== Extracted data ==

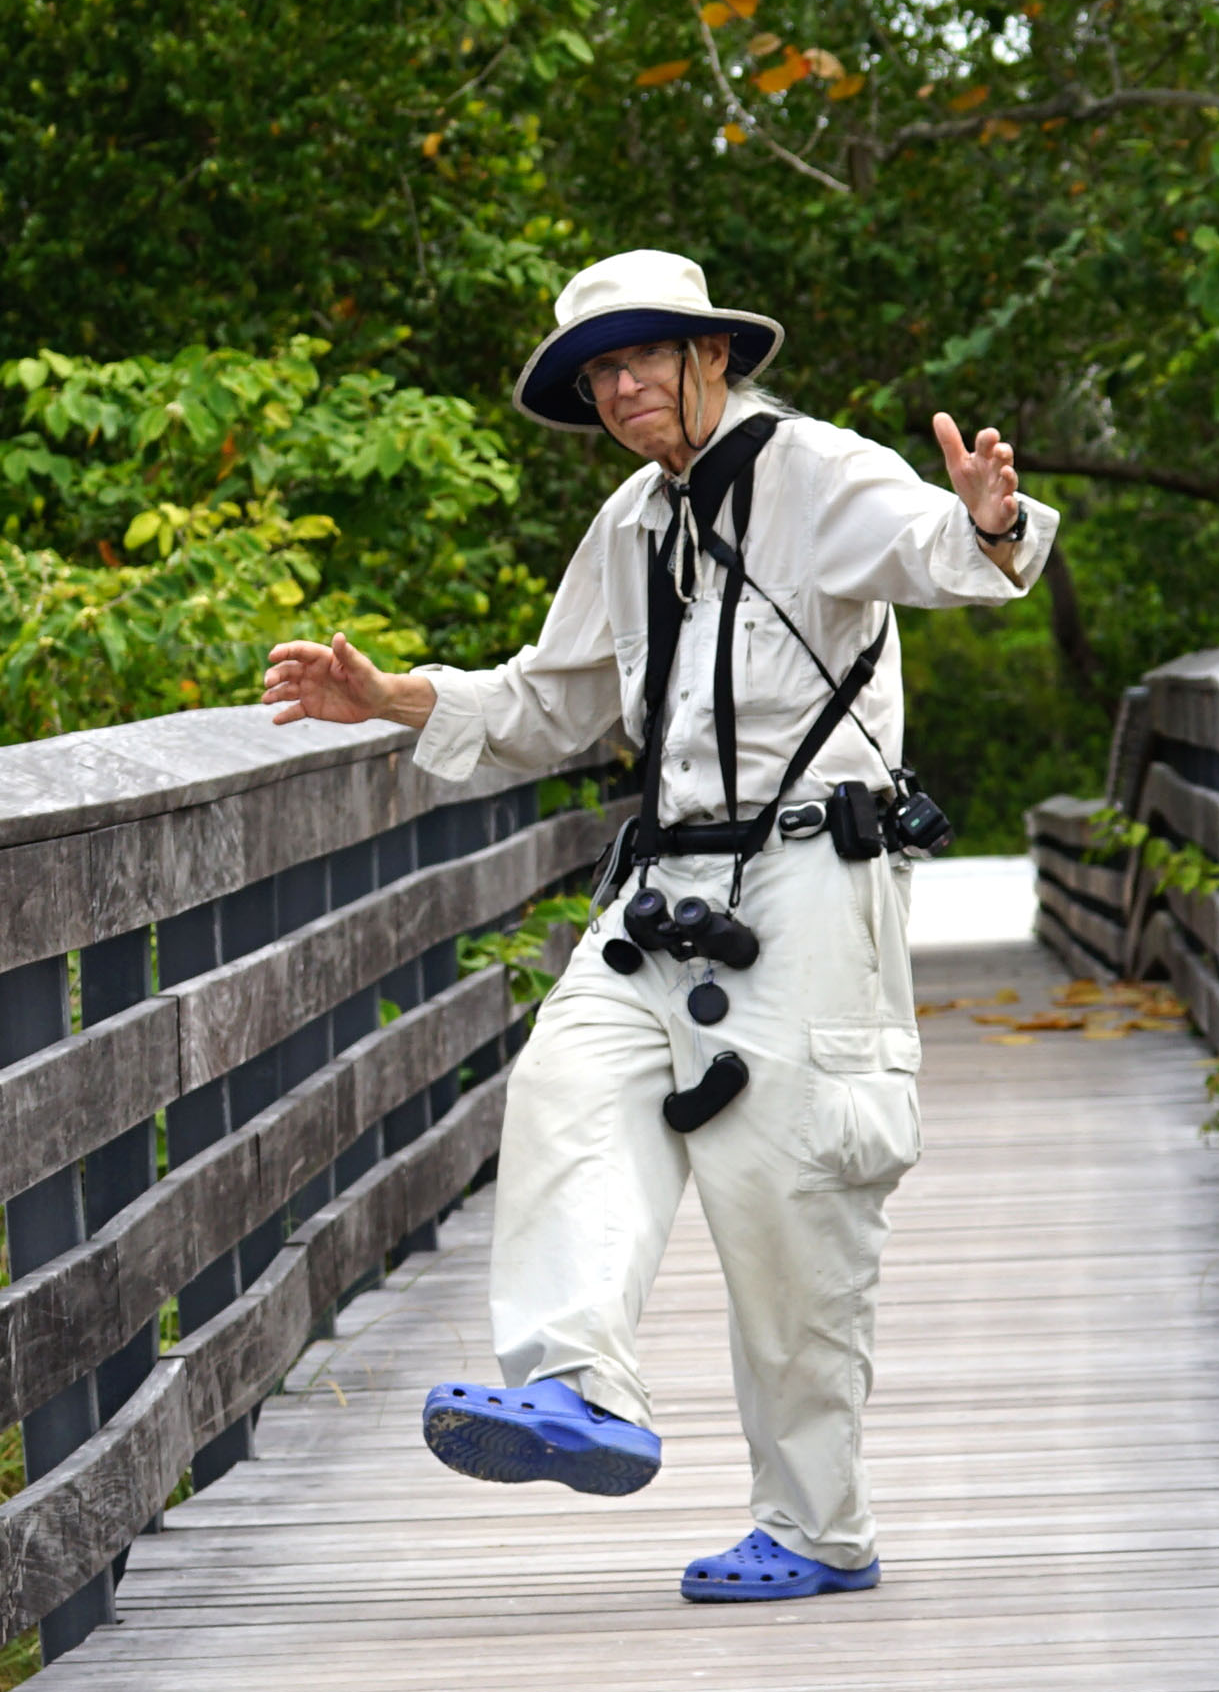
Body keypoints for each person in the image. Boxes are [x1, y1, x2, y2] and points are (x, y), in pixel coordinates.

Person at [262, 249, 1058, 1603]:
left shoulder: (815, 472)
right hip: (662, 888)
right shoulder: (636, 522)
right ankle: (579, 1391)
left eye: (643, 355)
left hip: (814, 878)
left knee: (790, 1197)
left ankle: (817, 1529)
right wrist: (395, 698)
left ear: (713, 357)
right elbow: (557, 699)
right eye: (599, 370)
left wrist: (990, 517)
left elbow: (944, 549)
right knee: (570, 1085)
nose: (621, 384)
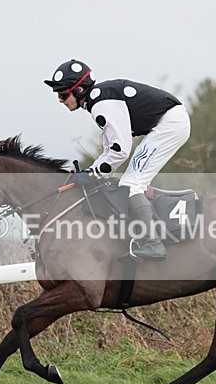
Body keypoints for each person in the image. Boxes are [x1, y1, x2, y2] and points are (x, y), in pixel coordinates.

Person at [44, 59, 190, 262]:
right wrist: (90, 172)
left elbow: (120, 150)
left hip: (170, 124)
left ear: (79, 90)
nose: (60, 100)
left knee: (131, 183)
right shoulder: (98, 99)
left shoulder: (100, 102)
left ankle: (152, 243)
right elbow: (108, 150)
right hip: (169, 122)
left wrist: (92, 174)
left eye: (63, 94)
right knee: (129, 181)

===

# About this task
Nothing but the lines from the one that contains "right elbow: (557, 699)" through the last line of the records belongs in the answer, reproduced exactly, with no pictures.

# Exercise answer
right elbow: (557, 699)
right eye: (599, 370)
left wrist: (990, 517)
left elbow: (944, 549)
right knee: (570, 1085)
nose: (621, 384)
Body keypoints for each person in the image. Boxes are [x1, y1, x2, y2] and points are (x, y), in pixel coordinates.

Person at [44, 59, 190, 262]:
right wrist: (90, 172)
left elbow: (120, 150)
left hip: (170, 124)
left ear: (79, 90)
nose: (60, 100)
left knee: (131, 183)
right shoulder: (98, 99)
left shoulder: (100, 102)
left ankle: (152, 243)
right elbow: (108, 150)
right hip: (169, 122)
left wrist: (92, 174)
left eye: (63, 94)
right knee: (129, 181)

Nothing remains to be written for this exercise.